▶ _DATA FOR THE TASK_:
BEGIN

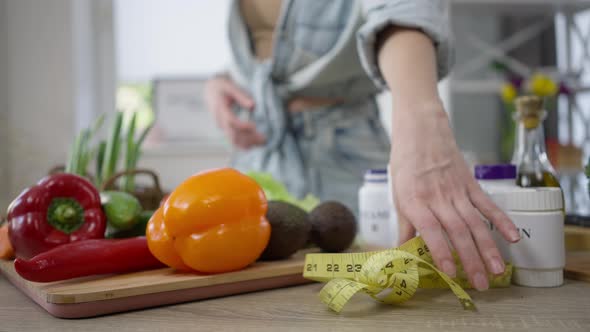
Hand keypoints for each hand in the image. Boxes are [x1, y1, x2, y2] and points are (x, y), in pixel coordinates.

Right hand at [204, 76, 264, 148]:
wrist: (210, 90)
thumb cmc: (222, 87)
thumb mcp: (231, 86)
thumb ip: (241, 96)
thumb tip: (253, 106)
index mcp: (220, 109)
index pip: (230, 121)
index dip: (242, 126)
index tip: (254, 127)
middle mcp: (219, 120)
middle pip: (233, 134)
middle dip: (249, 138)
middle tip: (264, 139)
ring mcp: (221, 126)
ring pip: (233, 140)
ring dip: (248, 143)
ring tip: (262, 142)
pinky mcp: (225, 129)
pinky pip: (233, 140)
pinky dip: (243, 144)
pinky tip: (254, 145)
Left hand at [390, 100, 519, 290]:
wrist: (421, 130)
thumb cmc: (405, 164)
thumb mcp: (397, 194)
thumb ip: (405, 223)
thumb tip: (403, 251)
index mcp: (415, 201)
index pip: (431, 231)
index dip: (441, 252)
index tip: (449, 273)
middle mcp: (438, 197)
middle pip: (458, 232)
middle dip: (470, 260)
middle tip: (481, 284)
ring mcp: (457, 190)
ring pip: (475, 223)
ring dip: (488, 248)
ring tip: (498, 271)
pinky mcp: (470, 184)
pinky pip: (488, 205)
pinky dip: (501, 221)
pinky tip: (513, 238)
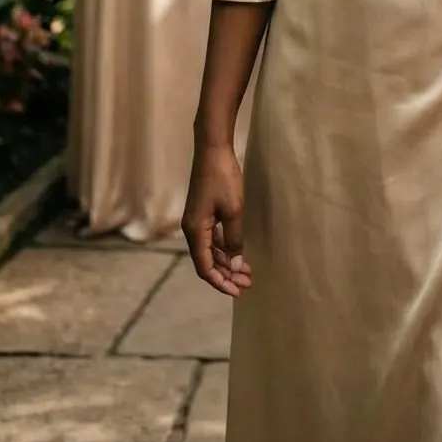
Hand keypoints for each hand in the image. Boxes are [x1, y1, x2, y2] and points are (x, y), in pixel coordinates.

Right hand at [182, 143, 250, 298]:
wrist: (213, 149)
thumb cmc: (223, 178)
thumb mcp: (234, 210)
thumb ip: (235, 238)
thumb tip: (236, 264)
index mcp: (195, 231)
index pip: (204, 267)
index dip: (220, 282)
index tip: (237, 291)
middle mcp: (192, 229)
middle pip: (207, 261)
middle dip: (227, 274)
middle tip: (248, 283)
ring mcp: (197, 220)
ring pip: (211, 250)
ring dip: (228, 261)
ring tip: (247, 271)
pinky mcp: (203, 212)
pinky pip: (213, 238)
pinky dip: (225, 247)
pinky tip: (238, 251)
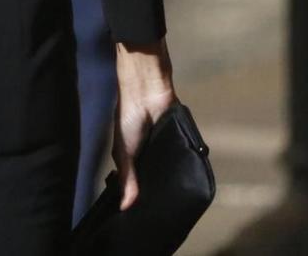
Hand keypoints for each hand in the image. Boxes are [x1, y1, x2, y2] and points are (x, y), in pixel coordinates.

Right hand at [112, 40, 176, 210]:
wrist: (147, 91)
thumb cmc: (128, 116)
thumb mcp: (123, 152)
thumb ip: (127, 178)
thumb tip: (126, 207)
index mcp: (130, 159)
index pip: (133, 184)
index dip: (135, 198)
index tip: (139, 217)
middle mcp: (147, 157)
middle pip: (152, 182)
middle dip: (154, 195)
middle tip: (160, 216)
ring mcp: (164, 151)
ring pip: (167, 174)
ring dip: (168, 184)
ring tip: (173, 205)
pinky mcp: (178, 144)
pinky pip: (180, 162)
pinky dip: (180, 172)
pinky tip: (184, 186)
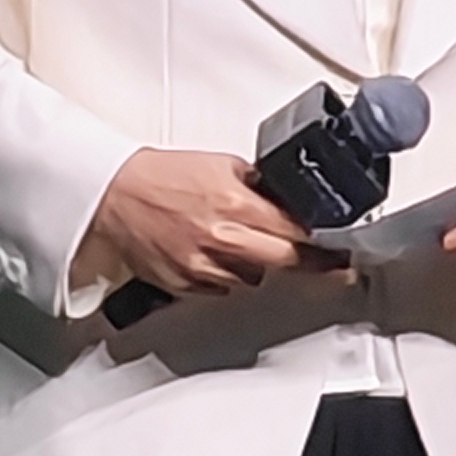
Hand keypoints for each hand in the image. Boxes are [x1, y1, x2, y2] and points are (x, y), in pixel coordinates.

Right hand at [72, 147, 311, 303]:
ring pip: (253, 280)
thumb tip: (291, 202)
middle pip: (285, 262)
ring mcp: (202, 267)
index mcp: (235, 205)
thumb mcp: (222, 165)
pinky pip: (221, 290)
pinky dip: (224, 277)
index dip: (324, 244)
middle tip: (323, 262)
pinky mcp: (184, 284)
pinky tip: (213, 255)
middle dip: (304, 260)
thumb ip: (259, 186)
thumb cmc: (160, 177)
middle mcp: (222, 240)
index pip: (297, 233)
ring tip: (237, 243)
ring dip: (256, 266)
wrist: (115, 194)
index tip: (341, 254)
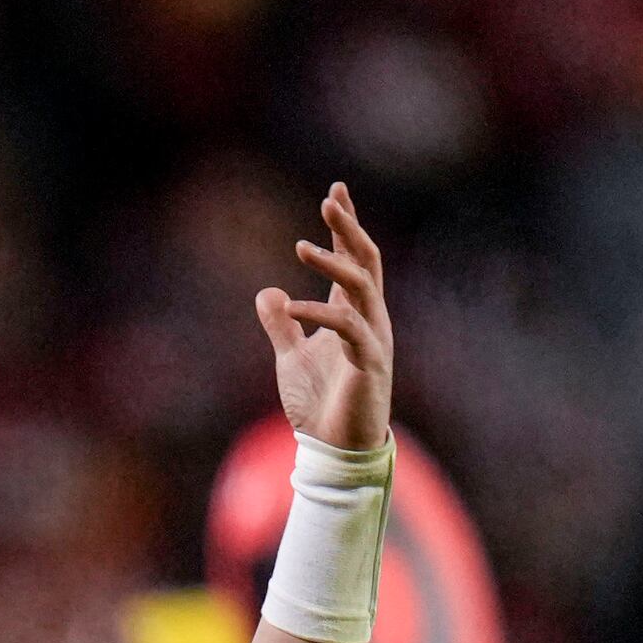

END

The expected output is the run of lines from the one containing "index mcp: (130, 159)" to the last line of the listing above, both included, word for word and free of pictures.

index mcp: (130, 159)
index pip: (133, 184)
index dip: (135, 198)
index tip: (139, 217)
middle mcp: (147, 157)
middle pip: (152, 182)
middle dip: (154, 195)
middle tip: (160, 216)
ring mcp: (164, 151)
ring pip: (167, 174)
ring dip: (168, 184)
ring tip: (173, 205)
pinky mcp: (178, 144)
pinky pip: (180, 162)
pinky dip: (180, 172)
pinky tip: (184, 186)
Hand keypoints for each hand in the image. Boxes are [x1, y1, x2, y2] and points are (x, y), in pixel coordinates.

Right hand at [72, 147, 311, 303]:
ring pip: (253, 280)
thumb tip: (291, 202)
middle pip: (285, 262)
ring mcp: (202, 267)
index mcp: (235, 205)
thumb mcp: (222, 165)
pinky pip: (221, 290)
pinky dip: (224, 277)
index dip: (324, 244)
middle tip: (323, 262)
pinky mcp: (184, 284)
pinky tip: (213, 255)
middle dip: (304, 260)
thumb ip: (259, 186)
thumb cmc: (160, 177)
middle mcp: (222, 240)
index pip: (297, 233)
ring tip: (237, 243)
ring dip: (256, 266)
wrist: (115, 194)
index tip: (341, 254)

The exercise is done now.